(Saved entries)
┄┄┄┄┄┄┄┄┄┄

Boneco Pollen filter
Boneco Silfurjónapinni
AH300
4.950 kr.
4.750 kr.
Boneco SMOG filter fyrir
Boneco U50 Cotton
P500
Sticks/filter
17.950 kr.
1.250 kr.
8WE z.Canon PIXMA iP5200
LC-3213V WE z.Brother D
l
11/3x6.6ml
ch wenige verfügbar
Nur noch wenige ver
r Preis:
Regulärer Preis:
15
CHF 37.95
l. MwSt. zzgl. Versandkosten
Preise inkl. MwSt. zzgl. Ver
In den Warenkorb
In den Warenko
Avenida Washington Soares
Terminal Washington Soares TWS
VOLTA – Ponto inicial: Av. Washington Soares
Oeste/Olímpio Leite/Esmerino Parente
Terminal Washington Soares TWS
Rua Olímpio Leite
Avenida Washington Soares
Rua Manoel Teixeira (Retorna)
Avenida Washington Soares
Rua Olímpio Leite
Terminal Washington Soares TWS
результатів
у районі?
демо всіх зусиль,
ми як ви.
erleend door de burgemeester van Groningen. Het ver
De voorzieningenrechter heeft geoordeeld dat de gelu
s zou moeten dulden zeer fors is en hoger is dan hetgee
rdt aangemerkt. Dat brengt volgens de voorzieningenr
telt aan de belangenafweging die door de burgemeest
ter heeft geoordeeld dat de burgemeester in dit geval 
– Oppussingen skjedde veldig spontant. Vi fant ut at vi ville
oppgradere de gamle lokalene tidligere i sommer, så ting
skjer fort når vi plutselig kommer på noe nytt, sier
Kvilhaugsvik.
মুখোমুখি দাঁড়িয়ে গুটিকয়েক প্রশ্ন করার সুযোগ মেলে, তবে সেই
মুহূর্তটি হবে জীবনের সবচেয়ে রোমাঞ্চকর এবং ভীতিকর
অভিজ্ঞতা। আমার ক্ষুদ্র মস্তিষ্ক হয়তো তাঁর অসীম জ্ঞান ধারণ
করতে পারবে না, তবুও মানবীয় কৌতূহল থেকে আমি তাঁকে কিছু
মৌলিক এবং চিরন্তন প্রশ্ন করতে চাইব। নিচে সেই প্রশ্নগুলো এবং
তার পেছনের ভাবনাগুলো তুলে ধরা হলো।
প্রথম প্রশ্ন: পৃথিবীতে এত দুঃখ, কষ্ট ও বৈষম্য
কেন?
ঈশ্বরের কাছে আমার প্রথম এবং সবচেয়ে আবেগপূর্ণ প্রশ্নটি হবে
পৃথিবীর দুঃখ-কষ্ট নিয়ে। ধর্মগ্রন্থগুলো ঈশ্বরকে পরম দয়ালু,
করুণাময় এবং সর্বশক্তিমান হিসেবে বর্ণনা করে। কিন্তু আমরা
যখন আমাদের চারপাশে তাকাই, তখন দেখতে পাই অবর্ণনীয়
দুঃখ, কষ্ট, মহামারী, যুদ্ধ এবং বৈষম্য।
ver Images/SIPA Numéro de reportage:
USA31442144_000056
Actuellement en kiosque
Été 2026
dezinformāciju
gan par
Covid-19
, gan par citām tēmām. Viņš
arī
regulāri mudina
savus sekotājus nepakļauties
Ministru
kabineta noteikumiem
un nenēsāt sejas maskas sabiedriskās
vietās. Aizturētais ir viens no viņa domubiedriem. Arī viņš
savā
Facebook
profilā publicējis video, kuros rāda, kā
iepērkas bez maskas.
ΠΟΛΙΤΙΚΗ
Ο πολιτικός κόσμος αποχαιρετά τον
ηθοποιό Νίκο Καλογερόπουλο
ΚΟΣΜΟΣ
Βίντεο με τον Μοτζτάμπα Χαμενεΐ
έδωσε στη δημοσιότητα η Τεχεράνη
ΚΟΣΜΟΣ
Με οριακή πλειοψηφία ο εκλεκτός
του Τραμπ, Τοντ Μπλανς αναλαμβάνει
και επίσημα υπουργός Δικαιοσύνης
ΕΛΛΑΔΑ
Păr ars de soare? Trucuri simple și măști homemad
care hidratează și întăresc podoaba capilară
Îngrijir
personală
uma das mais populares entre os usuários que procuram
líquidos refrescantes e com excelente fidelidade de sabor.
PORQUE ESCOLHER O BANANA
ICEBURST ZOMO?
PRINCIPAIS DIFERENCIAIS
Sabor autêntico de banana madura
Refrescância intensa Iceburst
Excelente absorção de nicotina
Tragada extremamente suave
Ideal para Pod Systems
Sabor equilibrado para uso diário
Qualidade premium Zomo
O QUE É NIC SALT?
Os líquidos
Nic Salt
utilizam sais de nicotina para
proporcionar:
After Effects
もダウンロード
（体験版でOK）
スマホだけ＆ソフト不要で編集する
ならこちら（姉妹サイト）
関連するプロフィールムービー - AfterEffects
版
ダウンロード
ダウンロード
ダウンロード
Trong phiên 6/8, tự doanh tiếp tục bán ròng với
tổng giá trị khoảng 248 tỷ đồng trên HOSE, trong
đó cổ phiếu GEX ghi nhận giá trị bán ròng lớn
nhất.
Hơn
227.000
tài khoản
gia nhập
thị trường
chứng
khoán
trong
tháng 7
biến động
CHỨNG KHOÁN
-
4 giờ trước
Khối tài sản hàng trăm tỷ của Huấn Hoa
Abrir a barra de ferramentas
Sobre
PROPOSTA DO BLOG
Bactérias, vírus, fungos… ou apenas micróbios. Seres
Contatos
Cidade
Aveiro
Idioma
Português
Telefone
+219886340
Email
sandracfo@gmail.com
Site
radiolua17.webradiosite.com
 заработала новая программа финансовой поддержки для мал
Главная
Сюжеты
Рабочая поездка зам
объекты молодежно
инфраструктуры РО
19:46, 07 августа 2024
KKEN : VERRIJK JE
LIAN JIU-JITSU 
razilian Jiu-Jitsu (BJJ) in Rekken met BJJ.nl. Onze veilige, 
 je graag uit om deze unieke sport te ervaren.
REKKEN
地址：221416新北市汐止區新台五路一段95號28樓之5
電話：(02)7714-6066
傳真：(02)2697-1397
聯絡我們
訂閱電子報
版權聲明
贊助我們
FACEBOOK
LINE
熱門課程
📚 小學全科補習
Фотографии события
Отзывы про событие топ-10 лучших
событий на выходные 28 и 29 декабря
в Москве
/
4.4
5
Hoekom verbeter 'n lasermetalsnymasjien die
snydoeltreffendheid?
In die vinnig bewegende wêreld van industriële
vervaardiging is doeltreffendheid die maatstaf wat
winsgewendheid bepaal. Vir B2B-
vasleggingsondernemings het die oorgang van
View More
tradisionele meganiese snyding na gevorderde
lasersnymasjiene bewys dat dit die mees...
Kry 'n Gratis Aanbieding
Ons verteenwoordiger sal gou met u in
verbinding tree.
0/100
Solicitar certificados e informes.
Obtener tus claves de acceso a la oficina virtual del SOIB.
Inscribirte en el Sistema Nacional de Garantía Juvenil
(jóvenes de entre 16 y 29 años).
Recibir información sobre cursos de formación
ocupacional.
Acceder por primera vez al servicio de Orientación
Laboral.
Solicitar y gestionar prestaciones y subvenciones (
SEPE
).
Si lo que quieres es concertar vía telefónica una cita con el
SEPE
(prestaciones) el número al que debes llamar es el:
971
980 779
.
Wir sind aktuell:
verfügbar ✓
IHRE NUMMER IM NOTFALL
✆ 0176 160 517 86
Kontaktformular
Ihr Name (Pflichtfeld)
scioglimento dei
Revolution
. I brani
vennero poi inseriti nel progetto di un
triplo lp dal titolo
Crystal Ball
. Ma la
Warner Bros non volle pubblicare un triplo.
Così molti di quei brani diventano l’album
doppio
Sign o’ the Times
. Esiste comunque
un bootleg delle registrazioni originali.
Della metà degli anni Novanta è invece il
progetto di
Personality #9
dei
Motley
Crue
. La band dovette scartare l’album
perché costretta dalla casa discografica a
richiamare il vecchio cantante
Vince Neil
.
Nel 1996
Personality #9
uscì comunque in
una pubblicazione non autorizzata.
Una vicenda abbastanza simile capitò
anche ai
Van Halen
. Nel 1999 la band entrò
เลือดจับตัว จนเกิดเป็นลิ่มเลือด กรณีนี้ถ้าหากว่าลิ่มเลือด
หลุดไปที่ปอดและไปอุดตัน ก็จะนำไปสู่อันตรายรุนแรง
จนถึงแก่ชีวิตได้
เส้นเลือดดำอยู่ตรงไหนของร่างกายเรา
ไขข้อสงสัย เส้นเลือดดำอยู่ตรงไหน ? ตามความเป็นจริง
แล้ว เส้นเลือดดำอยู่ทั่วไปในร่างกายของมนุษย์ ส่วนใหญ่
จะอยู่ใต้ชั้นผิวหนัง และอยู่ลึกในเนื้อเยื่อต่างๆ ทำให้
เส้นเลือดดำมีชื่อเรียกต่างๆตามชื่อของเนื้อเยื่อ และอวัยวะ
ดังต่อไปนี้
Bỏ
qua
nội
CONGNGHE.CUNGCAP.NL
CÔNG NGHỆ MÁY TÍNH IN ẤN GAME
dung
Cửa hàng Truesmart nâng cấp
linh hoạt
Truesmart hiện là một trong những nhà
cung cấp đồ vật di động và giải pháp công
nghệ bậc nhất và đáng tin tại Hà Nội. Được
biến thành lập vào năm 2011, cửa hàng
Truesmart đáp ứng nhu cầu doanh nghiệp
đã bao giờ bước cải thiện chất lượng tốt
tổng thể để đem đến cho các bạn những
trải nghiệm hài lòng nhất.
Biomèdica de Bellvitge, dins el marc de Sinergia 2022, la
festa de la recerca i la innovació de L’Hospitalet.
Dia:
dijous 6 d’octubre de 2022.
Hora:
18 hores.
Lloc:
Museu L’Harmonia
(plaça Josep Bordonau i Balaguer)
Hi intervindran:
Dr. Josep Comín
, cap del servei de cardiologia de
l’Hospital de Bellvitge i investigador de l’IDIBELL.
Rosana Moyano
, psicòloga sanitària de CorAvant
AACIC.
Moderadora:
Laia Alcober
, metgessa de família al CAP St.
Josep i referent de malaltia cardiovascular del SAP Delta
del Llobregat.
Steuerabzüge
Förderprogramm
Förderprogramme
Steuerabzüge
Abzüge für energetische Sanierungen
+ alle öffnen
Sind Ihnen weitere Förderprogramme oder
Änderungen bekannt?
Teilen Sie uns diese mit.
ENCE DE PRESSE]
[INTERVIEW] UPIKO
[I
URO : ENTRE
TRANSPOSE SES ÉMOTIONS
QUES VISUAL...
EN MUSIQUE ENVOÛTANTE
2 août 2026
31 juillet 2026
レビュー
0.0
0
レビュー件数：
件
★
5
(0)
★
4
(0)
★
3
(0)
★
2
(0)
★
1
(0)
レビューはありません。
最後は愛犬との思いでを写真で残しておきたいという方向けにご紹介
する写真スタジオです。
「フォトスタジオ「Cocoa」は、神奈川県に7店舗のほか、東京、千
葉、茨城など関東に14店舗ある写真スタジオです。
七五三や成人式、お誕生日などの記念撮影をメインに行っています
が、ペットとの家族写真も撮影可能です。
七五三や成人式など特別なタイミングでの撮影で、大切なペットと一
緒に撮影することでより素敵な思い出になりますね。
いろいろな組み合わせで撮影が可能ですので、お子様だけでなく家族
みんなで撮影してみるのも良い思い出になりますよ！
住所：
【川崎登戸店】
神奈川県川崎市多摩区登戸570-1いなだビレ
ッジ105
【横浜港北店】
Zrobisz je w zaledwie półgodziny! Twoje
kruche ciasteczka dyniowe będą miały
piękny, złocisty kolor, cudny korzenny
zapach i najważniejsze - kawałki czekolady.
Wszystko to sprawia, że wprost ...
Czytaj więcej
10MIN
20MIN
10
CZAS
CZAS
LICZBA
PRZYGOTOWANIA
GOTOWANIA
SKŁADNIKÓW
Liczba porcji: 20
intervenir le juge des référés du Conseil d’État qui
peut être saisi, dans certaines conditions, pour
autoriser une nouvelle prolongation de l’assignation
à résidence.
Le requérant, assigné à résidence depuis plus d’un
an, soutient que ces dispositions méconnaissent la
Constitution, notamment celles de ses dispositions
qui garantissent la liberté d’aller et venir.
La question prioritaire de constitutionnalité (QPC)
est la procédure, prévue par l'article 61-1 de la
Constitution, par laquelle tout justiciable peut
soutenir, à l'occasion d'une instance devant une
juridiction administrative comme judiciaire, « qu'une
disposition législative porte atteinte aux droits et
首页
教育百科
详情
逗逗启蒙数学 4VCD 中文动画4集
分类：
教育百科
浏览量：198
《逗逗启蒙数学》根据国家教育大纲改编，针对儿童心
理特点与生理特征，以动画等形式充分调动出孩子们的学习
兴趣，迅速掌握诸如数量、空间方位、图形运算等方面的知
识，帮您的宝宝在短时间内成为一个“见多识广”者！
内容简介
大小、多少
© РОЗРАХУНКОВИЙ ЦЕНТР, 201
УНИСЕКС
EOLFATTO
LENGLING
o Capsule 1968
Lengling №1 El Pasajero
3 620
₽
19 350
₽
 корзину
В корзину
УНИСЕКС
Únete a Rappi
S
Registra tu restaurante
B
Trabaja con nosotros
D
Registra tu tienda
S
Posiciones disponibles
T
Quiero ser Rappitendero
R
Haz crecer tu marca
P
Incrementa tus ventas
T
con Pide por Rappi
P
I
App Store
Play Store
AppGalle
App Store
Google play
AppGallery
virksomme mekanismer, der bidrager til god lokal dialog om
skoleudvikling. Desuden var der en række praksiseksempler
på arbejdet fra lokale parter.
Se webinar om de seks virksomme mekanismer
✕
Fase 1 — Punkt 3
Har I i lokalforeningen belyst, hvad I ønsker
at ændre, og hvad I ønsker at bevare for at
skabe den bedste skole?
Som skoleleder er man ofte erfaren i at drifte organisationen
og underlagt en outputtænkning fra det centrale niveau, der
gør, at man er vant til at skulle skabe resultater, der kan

┄┄┄┄┄┄┄┄┄┄

### BRIEF:
Transcribe the saved entries from their first line through the line containing "l. MwSt. zzgl. Versandkosten", including both of those lines.

### OUTPUT OF THE EXERCISE:
Boneco Pollen filter
Boneco Silfurjónapinni
AH300
4.950 kr.
4.750 kr.
Boneco SMOG filter fyrir
Boneco U50 Cotton
P500
Sticks/filter
17.950 kr.
1.250 kr.
8WE z.Canon PIXMA iP5200
LC-3213V WE z.Brother D
l
11/3x6.6ml
ch wenige verfügbar
Nur noch wenige ver
r Preis:
Regulärer Preis:
15
CHF 37.95
l. MwSt. zzgl. Versandkosten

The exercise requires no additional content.